Verbesserung technischer und administrativer Aspekte
- Flächendeckender Ausbau stationärer und mobiler Geschwindigkeits- und Rotlichtüberwachung aller Mobilitätsteilnehmenden. Umfangreicher Einsatz geeigneter technischer Maßnahmen gegen unnötigen Lärm im Straßenverkehr.
- Ermöglichung von Scan-Cars zur Parkraumkontrolle (über eine landesgesetzliche Lösung).
- Anpassung der Parkgebühren (Parktickets & Anwohnendenparkausweise) im Rahmen eines landesweiten Parkraummanagement-Konzepts. Dabei wird eine Geltung von Anwohnendenparkausweisen für mehrere Zonen abgelehnt.
- Ende der Toleranz gegenüber dem Parken von Kraftfahrzeugen auf dem Gehweg, wo es nicht explizit vorgesehen ist (u.a. die sog. „Berliner Linie“ für motorisierte Zweiräder).

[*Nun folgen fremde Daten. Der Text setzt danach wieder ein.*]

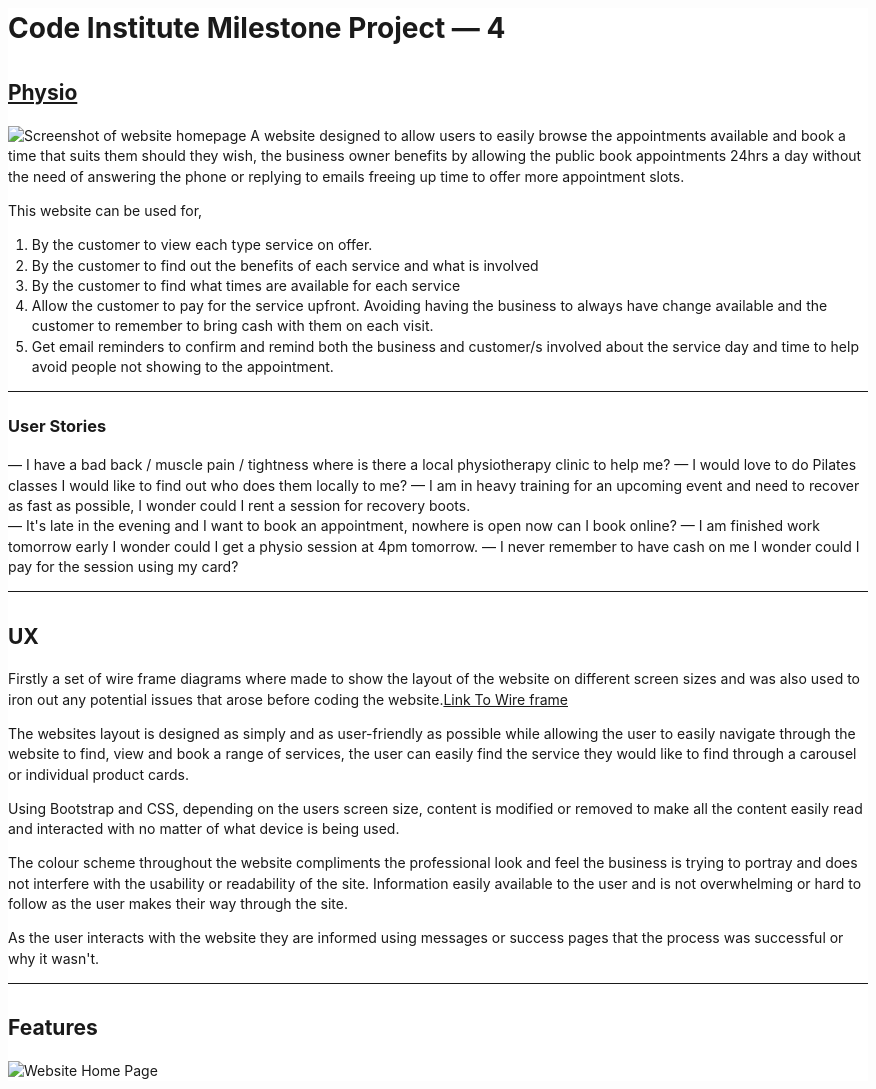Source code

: # Code Institute Milestone Project — 4
## [Physio](https://candkphysio.herokuapp.com/)
![Screenshot of website homepage](https://candkphysio.s3-eu-west-1.amazonaws.com/media/images/homepage.jpg)
A website designed to allow users to easily browse the appointments available and book a time that suits them should they wish, the business owner benefits by allowing the public book appointments 24hrs a day without the need of answering the phone or replying to emails freeing up time to offer more appointment slots. 

This website can be used for,
1.  By the customer to view each type service on offer.
2.  By the customer to find out the benefits of each service and what is involved
3.  By the customer to find what times are available for each service
4.  Allow the customer to pay for the service upfront. Avoiding having the business to always have change available and the customer to remember to bring cash with them on each visit. 
5.  Get email reminders to confirm and remind both the business and customer/s involved about the service day and time to help avoid people not showing to the appointment. 
***
### User Stories

— I have a bad back / muscle pain / tightness where is there a local physiotherapy clinic to help me?
— I would love to do Pilates classes I would like to find out who does them locally to me?
— I am in heavy training for an upcoming event and need to recover as fast as possible, I wonder could I rent a session for recovery boots.  
— It's late in the evening and I want to book an appointment, nowhere is open now can I book online? 
— I am finished work tomorrow early I wonder could I get a physio session at 4pm tomorrow.
— I never remember to have cash on me I wonder could I pay for the session using my card?
***
## UX

Firstly a set of wire frame diagrams where made to show the layout of the website on different screen sizes and was also used to iron out any potential issues that arose before coding the website.[Link To Wire frame](https://www.lucidchart.com/invitations/accept/6ad16a41-9497-447f-bf89-9483427c5df7)

The websites layout is designed as simply and as user-friendly as possible while allowing the user to easily navigate through the website to find, view and book a range of services, the user can easily find the service they would like to find through a carousel or individual product cards. 

Using Bootstrap and CSS, depending on the users screen size, content is modified or removed to make all the content easily read and interacted with no matter of what device is being used.

The colour scheme throughout the website compliments the professional look and feel the business is trying to portray and does not interfere with the usability or readability of the site. 
Information easily available to the user and is not overwhelming or hard to follow as the user makes their way through the site. 

As the user interacts with the website they are informed using messages or success pages that the process was successful or why it wasn't.
***
## Features
![Website Home Page](https://candkphysio.s3-eu-west-1.amazonaws.com/media/images/homepage.jpg)
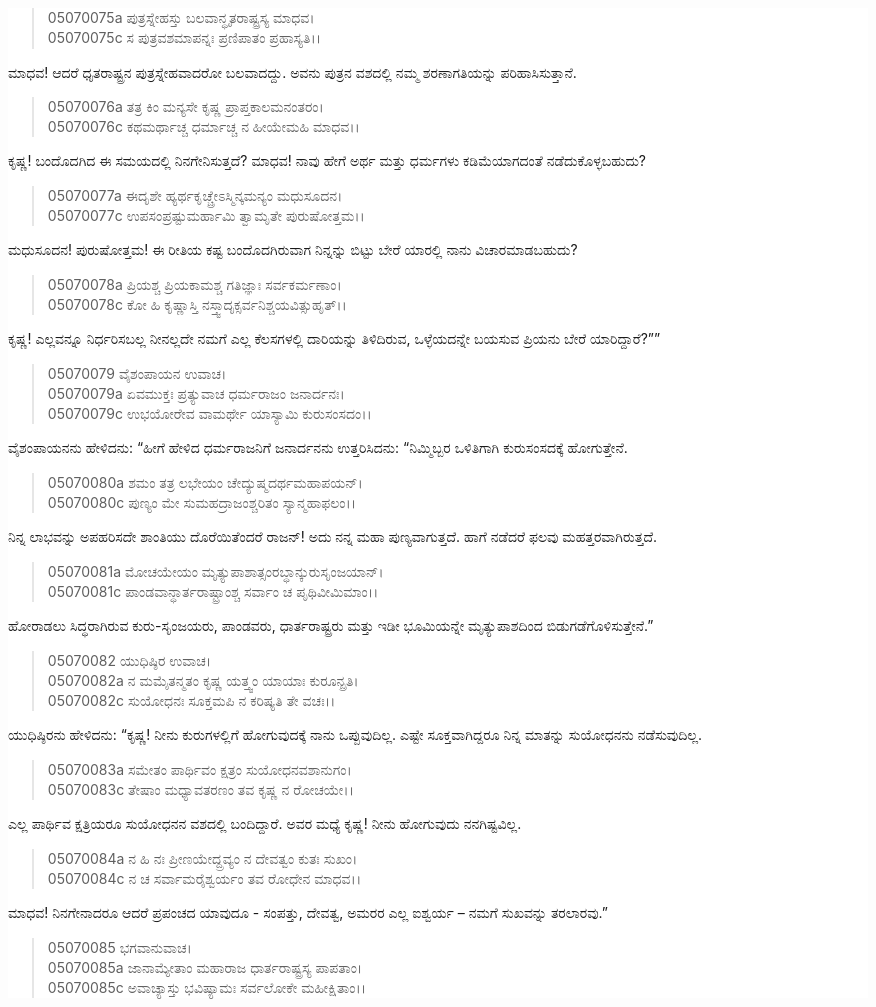 > 05070075a ಪುತ್ರಸ್ನೇಹಸ್ತು ಬಲವಾನ್ಧೃತರಾಷ್ಟ್ರಸ್ಯ ಮಾಧವ।  
05070075c ಸ ಪುತ್ರವಶಮಾಪನ್ನಃ ಪ್ರಣಿಪಾತಂ ಪ್ರಹಾಸ್ಯತಿ।।

ಮಾಧವ! ಆದರೆ ಧೃತರಾಷ್ಟ್ರನ ಪುತ್ರಸ್ನೇಹವಾದರೋ ಬಲವಾದದ್ದು. ಅವನು ಪುತ್ರನ ವಶದಲ್ಲಿ ನಮ್ಮ ಶರಣಾಗತಿಯನ್ನು ಪರಿಹಾಸಿಸುತ್ತಾನೆ.

> 05070076a ತತ್ರ ಕಿಂ ಮನ್ಯಸೇ ಕೃಷ್ಣ ಪ್ರಾಪ್ತಕಾಲಮನಂತರಂ।   
05070076c ಕಥಮರ್ಥಾಚ್ಚ ಧರ್ಮಾಚ್ಚ ನ ಹೀಯೇಮಹಿ ಮಾಧವ।।

ಕೃಷ್ಣ! ಬಂದೊದಗಿದ ಈ ಸಮಯದಲ್ಲಿ ನಿನಗೇನಿಸುತ್ತದೆ? ಮಾಧವ! ನಾವು ಹೇಗೆ ಅರ್ಥ ಮತ್ತು ಧರ್ಮಗಳು ಕಡಿಮೆಯಾಗದಂತೆ ನಡೆದುಕೊಳ್ಳಬಹುದು?

> 05070077a ಈದೃಶೇ ಹ್ಯರ್ಥಕೃಚ್ಚ್ರೇಽಸ್ಮಿನ್ಕಮನ್ಯಂ ಮಧುಸೂದನ।  
05070077c ಉಪಸಂಪ್ರಷ್ಟುಮರ್ಹಾಮಿ ತ್ವಾಮೃತೇ ಪುರುಷೋತ್ತಮ।।

ಮಧುಸೂದನ! ಪುರುಷೋತ್ತಮ! ಈ ರೀತಿಯ ಕಷ್ಟ ಬಂದೊದಗಿರುವಾಗ ನಿನ್ನನ್ನು ಬಿಟ್ಟು ಬೇರೆ ಯಾರಲ್ಲಿ ನಾನು ವಿಚಾರಮಾಡಬಹುದು?

> 05070078a ಪ್ರಿಯಶ್ಚ ಪ್ರಿಯಕಾಮಶ್ಚ ಗತಿಜ್ಞಾಃ ಸರ್ವಕರ್ಮಣಾಂ।  
05070078c ಕೋ ಹಿ ಕೃಷ್ಣಾಸ್ತಿ ನಸ್ತ್ವಾದೃಕ್ಸರ್ವನಿಶ್ಚಯವಿತ್ಸುಹೃತ್।।

ಕೃಷ್ಣ! ಎಲ್ಲವನ್ನೂ ನಿರ್ಧರಿಸಬಲ್ಲ ನೀನಲ್ಲದೇ ನಮಗೆ ಎಲ್ಲ ಕೆಲಸಗಳಲ್ಲಿ ದಾರಿಯನ್ನು ತಿಳಿದಿರುವ, ಒಳ್ಳೆಯದನ್ನೇ ಬಯಸುವ ಪ್ರಿಯನು ಬೇರೆ ಯಾರಿದ್ದಾರೆ?””

> 05070079 ವೈಶಂಪಾಯನ ಉವಾಚ।  
05070079a ಏವಮುಕ್ತಃ ಪ್ರತ್ಯುವಾಚ ಧರ್ಮರಾಜಂ ಜನಾರ್ದನಃ।  
05070079c ಉಭಯೋರೇವ ವಾಮರ್ಥೇ ಯಾಸ್ಯಾಮಿ ಕುರುಸಂಸದಂ।।

ವೈಶಂಪಾಯನನು ಹೇಳಿದನು: “ಹೀಗೆ ಹೇಳಿದ ಧರ್ಮರಾಜನಿಗೆ ಜನಾರ್ದನನು ಉತ್ತರಿಸಿದನು: “ನಿಮ್ಮಿಬ್ಬರ ಒಳಿತಿಗಾಗಿ ಕುರುಸಂಸದಕ್ಕೆ ಹೋಗುತ್ತೇನೆ.

> 05070080a ಶಮಂ ತತ್ರ ಲಭೇಯಂ ಚೇದ್ಯುಷ್ಮದರ್ಥಮಹಾಪಯನ್।  
05070080c ಪುಣ್ಯಂ ಮೇ ಸುಮಹದ್ರಾಜಂಶ್ಚರಿತಂ ಸ್ಯಾನ್ಮಹಾಫಲಂ।।

ನಿನ್ನ ಲಾಭವನ್ನು ಅಪಹರಿಸದೇ ಶಾಂತಿಯು ದೊರೆಯಿತೆಂದರೆ ರಾಜನ್! ಅದು ನನ್ನ ಮಹಾ ಪುಣ್ಯವಾಗುತ್ತದೆ. ಹಾಗೆ ನಡೆದರೆ ಫಲವು ಮಹತ್ತರವಾಗಿರುತ್ತದೆ.

> 05070081a ಮೋಚಯೇಯಂ ಮೃತ್ಯುಪಾಶಾತ್ಸಂರಬ್ಧಾನ್ಕುರುಸೃಂಜಯಾನ್।  
05070081c ಪಾಂಡವಾನ್ಧಾರ್ತರಾಷ್ಟ್ರಾಂಶ್ಚ ಸರ್ವಾಂ ಚ ಪೃಥಿವೀಮಿಮಾಂ।।

ಹೋರಾಡಲು ಸಿದ್ಧರಾಗಿರುವ ಕುರು-ಸೃಂಜಯರು, ಪಾಂಡವರು, ಧಾರ್ತರಾಷ್ಟ್ರರು ಮತ್ತು ಇಡೀ ಭೂಮಿಯನ್ನೇ ಮೃತ್ಯುಪಾಶದಿಂದ ಬಿಡುಗಡೆಗೊಳಿಸುತ್ತೇನೆ.”

> 05070082 ಯುಧಿಷ್ಠಿರ ಉವಾಚ।  
05070082a ನ ಮಮೈತನ್ಮತಂ ಕೃಷ್ಣ ಯತ್ತ್ವಂ ಯಾಯಾಃ ಕುರೂನ್ಪ್ರತಿ।  
05070082c ಸುಯೋಧನಃ ಸೂಕ್ತಮಪಿ ನ ಕರಿಷ್ಯತಿ ತೇ ವಚಃ।।

ಯುಧಿಷ್ಠಿರನು ಹೇಳಿದನು: “ಕೃಷ್ಣ! ನೀನು ಕುರುಗಳಲ್ಲಿಗೆ ಹೋಗುವುದಕ್ಕೆ ನಾನು ಒಪ್ಪುವುದಿಲ್ಲ. ಎಷ್ಟೇ ಸೂಕ್ತವಾಗಿದ್ದರೂ ನಿನ್ನ ಮಾತನ್ನು ಸುಯೋಧನನು ನಡೆಸುವುದಿಲ್ಲ.

> 05070083a ಸಮೇತಂ ಪಾರ್ಥಿವಂ ಕ್ಷತ್ರಂ ಸುಯೋಧನವಶಾನುಗಂ।  
05070083c ತೇಷಾಂ ಮಧ್ಯಾವತರಣಂ ತವ ಕೃಷ್ಣ ನ ರೋಚಯೇ।।

ಎಲ್ಲ ಪಾರ್ಥಿವ ಕ್ಷತ್ರಿಯರೂ ಸುಯೋಧನನ ವಶದಲ್ಲಿ ಬಂದಿದ್ದಾರೆ. ಅವರ ಮಧ್ಯೆ ಕೃಷ್ಣ! ನೀನು ಹೋಗುವುದು ನನಗಿಷ್ಟವಿಲ್ಲ.

> 05070084a ನ ಹಿ ನಃ ಪ್ರೀಣಯೇದ್ದ್ರವ್ಯಂ ನ ದೇವತ್ವಂ ಕುತಃ ಸುಖಂ।  
05070084c ನ ಚ ಸರ್ವಾಮರೈಶ್ವರ್ಯಂ ತವ ರೋಧೇನ ಮಾಧವ।।

ಮಾಧವ! ನಿನಗೇನಾದರೂ ಆದರೆ ಪ್ರಪಂಚದ ಯಾವುದೂ - ಸಂಪತ್ತು, ದೇವತ್ವ, ಅಮರರ ಎಲ್ಲ ಐಶ್ವರ್ಯ – ನಮಗೆ ಸುಖವನ್ನು ತರಲಾರವು.”

> 05070085 ಭಗವಾನುವಾಚ।  
05070085a ಜಾನಾಮ್ಯೇತಾಂ ಮಹಾರಾಜ ಧಾರ್ತರಾಷ್ಟ್ರಸ್ಯ ಪಾಪತಾಂ।  
05070085c ಅವಾಚ್ಯಾಸ್ತು ಭವಿಷ್ಯಾಮಃ ಸರ್ವಲೋಕೇ ಮಹೀಕ್ಷಿತಾಂ।।

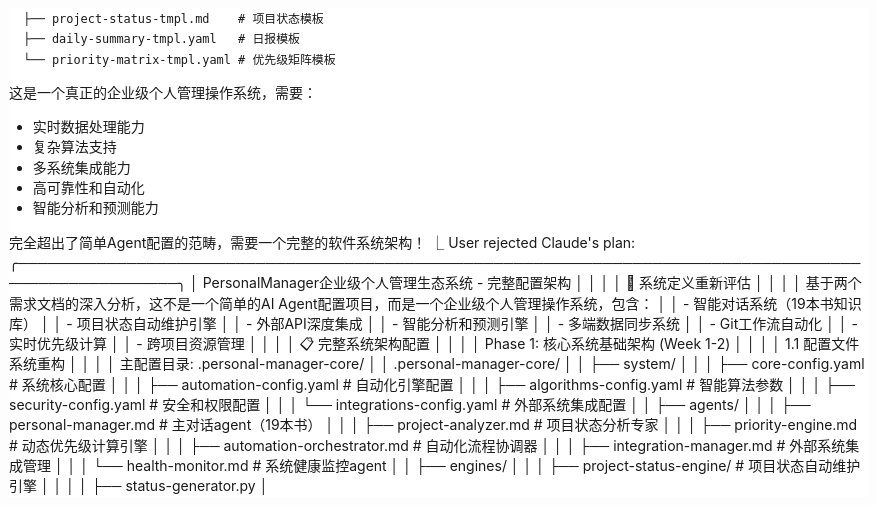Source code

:       ├── project-status-tmpl.md    # 项目状态模板
      ├── daily-summary-tmpl.yaml   # 日报模板
      └── priority-matrix-tmpl.yaml # 优先级矩阵模板

  这是一个真正的企业级个人管理操作系统，需要：
  - 实时数据处理能力
  - 复杂算法支持
  - 多系统集成能力
  - 高可靠性和自动化
  - 智能分析和预测能力

  完全超出了简单Agent配置的范畴，需要一个完整的软件系统架构！
  ⎿  User rejected Claude's plan:
     ╭──────────────────────────────────────────────────────────────────────────────────────────────────────╮
     │ PersonalManager企业级个人管理生态系统 - 完整配置架构                                                 │
     │                                                                                                      │
     │ 🎯 系统定义重新评估                                                                                  │
     │                                                                                                      │
     │ 基于两个需求文档的深入分析，这不是一个简单的AI Agent配置项目，而是一个企业级个人管理操作系统，包含： │
     │ - 智能对话系统（19本书知识库）                                                                       │
     │ - 项目状态自动维护引擎                                                                               │
     │ - 外部API深度集成                                                                                    │
     │ - 智能分析和预测引擎                                                                                 │
     │ - 多端数据同步系统                                                                                   │
     │ - Git工作流自动化                                                                                    │
     │ - 实时优先级计算                                                                                     │
     │ - 跨项目资源管理                                                                                     │
     │                                                                                                      │
     │ 📋 完整系统架构配置                                                                                  │
     │                                                                                                      │
     │ Phase 1: 核心系统基础架构 (Week 1-2)                                                                 │
     │                                                                                                      │
     │ 1.1 配置文件系统重构                                                                                 │
     │                                                                                                      │
     │ 主配置目录: .personal-manager-core/                                                                  │
     │ .personal-manager-core/                                                                              │
     │ ├── system/                                                                                          │
     │ │   ├── core-config.yaml           # 系统核心配置                                                    │
     │ │   ├── automation-config.yaml     # 自动化引擎配置                                                  │
     │ │   ├── algorithms-config.yaml     # 智能算法参数                                                    │
     │ │   ├── security-config.yaml       # 安全和权限配置                                                  │
     │ │   └── integrations-config.yaml   # 外部系统集成配置                                                │
     │ ├── agents/                                                                                          │
     │ │   ├── personal-manager.md        # 主对话agent（19本书）                                           │
     │ │   ├── project-analyzer.md        # 项目状态分析专家                                                │
     │ │   ├── priority-engine.md         # 动态优先级计算引擎                                              │
     │ │   ├── automation-orchestrator.md # 自动化流程协调器                                                │
     │ │   ├── integration-manager.md     # 外部系统集成管理                                                │
     │ │   └── health-monitor.md          # 系统健康监控agent                                               │
     │ ├── engines/                                                                                         │
     │ │   ├── project-status-engine/     # 项目状态自动维护引擎                                            │
     │ │   │   ├── status-generator.py                                                                      │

- Kontrolle von Baustelleneinrichtungen, so dass für alle Mobilitätsteilnehmenden eine sichere Baustellenumfahrung möglich ist
Verbesserung von Kenntnissen der Mobilitätsteilnehmenden
- Konzeption und Durchführung einer mehrjährigen Sach-Kampagne, die digital und analog die geltenden Verkehrsregeln des fließenden und ruhenden Verkehrs für alle Arten von Fahrzeugen stadtweit allen Berlinerinnen und Berlinern sowie Gästen vergegenwärtigt (Anzeigen, Bürgerforen, Informationsstände, Broschüren für verschiedene Verkehrsträger, etc.). Kommerzielle Mobilitätsanbieter sind einzubeziehen.
- Die Bekanntheit und Nutzung der Ordnungsamt-App sollen gestärkt werden.
Effizienzsteigerungen staatlicher Akteure
- Aufstockung der Radstaffeln der Berliner Polizei und deren Einsatz im gesamten Stadtgebiet inklusive entsprechender Ausrüstung sowie entsprechend der übrigen Berliner Polizei.
- Ermöglichung der Aufstockung des Personals der Ordnungsämter und insbesondere der Verkehrsüberwachungsdienste sowie der Bußgeldstelle samt deren jeweils entsprechenden Ausstattung.